EXERCISE → Rewrite the lines below, swapping every "Raymond Avenue Gallery" for "Raymond Ave. Gallery" and changing nothing else. Leave the pictures out.

ENTRIES →
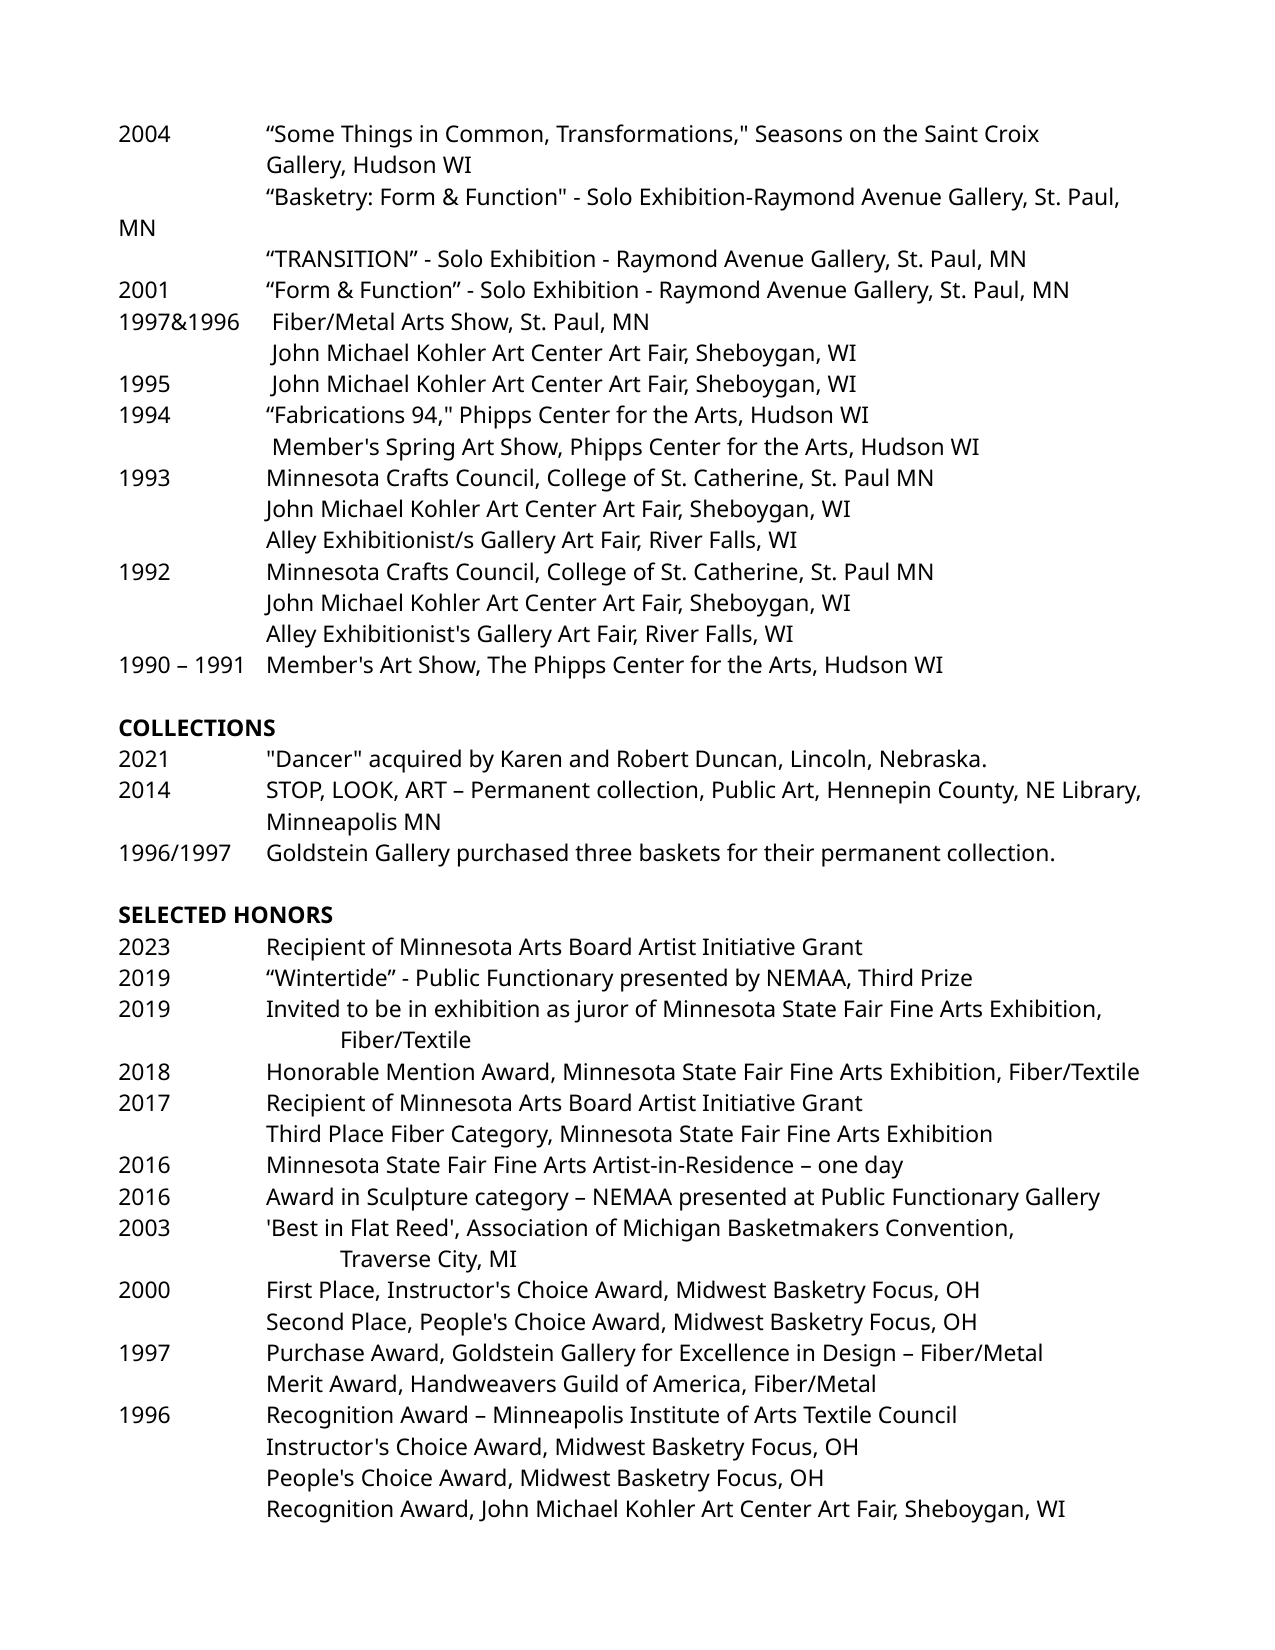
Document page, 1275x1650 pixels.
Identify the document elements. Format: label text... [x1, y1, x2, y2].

text COLLECTIONS [118, 712, 1157, 743]
text 1996 Recognition Award – Minneapolis Institute of Arts Textile Council [118, 1399, 1157, 1431]
text 2023 Recipient of Minnesota Arts Board Artist Initiative Grant [118, 931, 1157, 962]
text 2004 “Some Things in Common, Transformations," Seasons on the Saint Croix Gallery, Hudson WI [118, 118, 1157, 181]
text 1994 “Fabrications 94," Phipps Center for the Arts, Hudson WI [118, 399, 1157, 431]
text Second Place, People's Choice Award, Midwest Basketry Focus, OH [118, 1306, 1157, 1337]
text “TRANSITION” - Solo Exhibition - Raymond Avenue Gallery, St. Paul, MN [118, 243, 1157, 274]
text 2016 Award in Sculpture category – NEMAA presented at Public Functionary Gallery [118, 1181, 1157, 1212]
text 1996/1997 Goldstein Gallery purchased three baskets for their permanent collection. [118, 837, 1157, 868]
text 2019 “Wintertide” - Public Functionary presented by NEMAA, Third Prize [118, 962, 1157, 993]
text 1995 John Michael Kohler Art Center Art Fair, Sheboygan, WI [118, 368, 1157, 399]
text Member's Spring Art Show, Phipps Center for the Arts, Hudson WI [118, 431, 1157, 462]
text Recognition Award, John Michael Kohler Art Center Art Fair, Sheboygan, WI [118, 1493, 1157, 1524]
text John Michael Kohler Art Center Art Fair, Sheboygan, WI [118, 587, 1157, 618]
text 2014 STOP, LOOK, ART – Permanent collection, Public Art, Hennepin County, NE Library, Minneapolis MN [118, 774, 1157, 837]
text People's Choice Award, Midwest Basketry Focus, OH [118, 1462, 1157, 1493]
text 1993 Minnesota Crafts Council, College of St. Catherine, St. Paul MN [118, 462, 1157, 493]
text 2003 'Best in Flat Reed', Association of Michigan Basketmakers Convention, Traverse City, MI [118, 1212, 1157, 1274]
text 1990 – 1991 Member's Art Show, The Phipps Center for the Arts, Hudson WI [118, 649, 1157, 681]
text 2021 "Dancer" acquired by Karen and Robert Duncan, Lincoln, Nebraska. [118, 743, 1157, 774]
text Instructor's Choice Award, Midwest Basketry Focus, OH [118, 1431, 1157, 1462]
text 2018 Honorable Mention Award, Minnesota State Fair Fine Arts Exhibition, Fiber/Textile [118, 1056, 1157, 1087]
text “Basketry: Form & Function" - Solo Exhibition-Raymond Avenue Gallery, St. Paul, MN [118, 181, 1157, 243]
text 1997&1996 Fiber/Metal Arts Show, St. Paul, MN [118, 306, 1157, 337]
text Alley Exhibitionist/s Gallery Art Fair, River Falls, WI [118, 524, 1157, 556]
text Merit Award, Handweavers Guild of America, Fiber/Metal [118, 1368, 1157, 1399]
text 2001 “Form & Function” - Solo Exhibition - Raymond Avenue Gallery, St. Paul, MN [118, 274, 1157, 306]
text 1992 Minnesota Crafts Council, College of St. Catherine, St. Paul MN [118, 556, 1157, 587]
text 2016 Minnesota State Fair Fine Arts Artist-in-Residence – one day [118, 1149, 1157, 1181]
text 2017 Recipient of Minnesota Arts Board Artist Initiative Grant [118, 1087, 1157, 1118]
text 1997 Purchase Award, Goldstein Gallery for Excellence in Design – Fiber/Metal [118, 1337, 1157, 1368]
text Third Place Fiber Category, Minnesota State Fair Fine Arts Exhibition [118, 1118, 1157, 1149]
text John Michael Kohler Art Center Art Fair, Sheboygan, WI [118, 337, 1157, 368]
text John Michael Kohler Art Center Art Fair, Sheboygan, WI [118, 493, 1157, 524]
text Alley Exhibitionist's Gallery Art Fair, River Falls, WI [118, 618, 1157, 649]
text 2019 Invited to be in exhibition as juror of Minnesota State Fair Fine Arts Exhibition, Fiber/Textile [118, 993, 1157, 1056]
text 2000 First Place, Instructor's Choice Award, Midwest Basketry Focus, OH [118, 1274, 1157, 1306]
text SELECTED HONORS [118, 899, 1157, 931]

IN RESPONSE →
Document page, 1275x1650 pixels.
Identify the document elements. Format: label text... [x1, y1, x2, y2].

text COLLECTIONS [118, 712, 1157, 743]
text 1996 Recognition Award – Minneapolis Institute of Arts Textile Council [118, 1399, 1157, 1431]
text 2023 Recipient of Minnesota Arts Board Artist Initiative Grant [118, 931, 1157, 962]
text 2004 “Some Things in Common, Transformations," Seasons on the Saint Croix Gallery, Hudson WI [118, 118, 1157, 181]
text 1994 “Fabrications 94," Phipps Center for the Arts, Hudson WI [118, 399, 1157, 431]
text Second Place, People's Choice Award, Midwest Basketry Focus, OH [118, 1306, 1157, 1337]
text “TRANSITION” - Solo Exhibition - Raymond Ave. Gallery, St. Paul, MN [118, 243, 1157, 274]
text 2016 Award in Sculpture category – NEMAA presented at Public Functionary Gallery [118, 1181, 1157, 1212]
text 1996/1997 Goldstein Gallery purchased three baskets for their permanent collection. [118, 837, 1157, 868]
text 2019 “Wintertide” - Public Functionary presented by NEMAA, Third Prize [118, 962, 1157, 993]
text 1995 John Michael Kohler Art Center Art Fair, Sheboygan, WI [118, 368, 1157, 399]
text Member's Spring Art Show, Phipps Center for the Arts, Hudson WI [118, 431, 1157, 462]
text Recognition Award, John Michael Kohler Art Center Art Fair, Sheboygan, WI [118, 1493, 1157, 1524]
text John Michael Kohler Art Center Art Fair, Sheboygan, WI [118, 587, 1157, 618]
text 2014 STOP, LOOK, ART – Permanent collection, Public Art, Hennepin County, NE Library, Minneapolis MN [118, 774, 1157, 837]
text People's Choice Award, Midwest Basketry Focus, OH [118, 1462, 1157, 1493]
text 1993 Minnesota Crafts Council, College of St. Catherine, St. Paul MN [118, 462, 1157, 493]
text 2003 'Best in Flat Reed', Association of Michigan Basketmakers Convention, Traverse City, MI [118, 1212, 1157, 1274]
text 1990 – 1991 Member's Art Show, The Phipps Center for the Arts, Hudson WI [118, 649, 1157, 681]
text 2021 "Dancer" acquired by Karen and Robert Duncan, Lincoln, Nebraska. [118, 743, 1157, 774]
text Instructor's Choice Award, Midwest Basketry Focus, OH [118, 1431, 1157, 1462]
text 2018 Honorable Mention Award, Minnesota State Fair Fine Arts Exhibition, Fiber/Textile [118, 1056, 1157, 1087]
text “Basketry: Form & Function" - Solo Exhibition-Raymond Ave. Gallery, St. Paul, MN [118, 181, 1157, 243]
text 1997&1996 Fiber/Metal Arts Show, St. Paul, MN [118, 306, 1157, 337]
text Alley Exhibitionist/s Gallery Art Fair, River Falls, WI [118, 524, 1157, 556]
text Merit Award, Handweavers Guild of America, Fiber/Metal [118, 1368, 1157, 1399]
text 2001 “Form & Function” - Solo Exhibition - Raymond Ave. Gallery, St. Paul, MN [118, 274, 1157, 306]
text 1992 Minnesota Crafts Council, College of St. Catherine, St. Paul MN [118, 556, 1157, 587]
text 2016 Minnesota State Fair Fine Arts Artist-in-Residence – one day [118, 1149, 1157, 1181]
text 2017 Recipient of Minnesota Arts Board Artist Initiative Grant [118, 1087, 1157, 1118]
text 1997 Purchase Award, Goldstein Gallery for Excellence in Design – Fiber/Metal [118, 1337, 1157, 1368]
text Third Place Fiber Category, Minnesota State Fair Fine Arts Exhibition [118, 1118, 1157, 1149]
text John Michael Kohler Art Center Art Fair, Sheboygan, WI [118, 337, 1157, 368]
text John Michael Kohler Art Center Art Fair, Sheboygan, WI [118, 493, 1157, 524]
text Alley Exhibitionist's Gallery Art Fair, River Falls, WI [118, 618, 1157, 649]
text 2019 Invited to be in exhibition as juror of Minnesota State Fair Fine Arts Exhibition, Fiber/Textile [118, 993, 1157, 1056]
text 2000 First Place, Instructor's Choice Award, Midwest Basketry Focus, OH [118, 1274, 1157, 1306]
text SELECTED HONORS [118, 899, 1157, 931]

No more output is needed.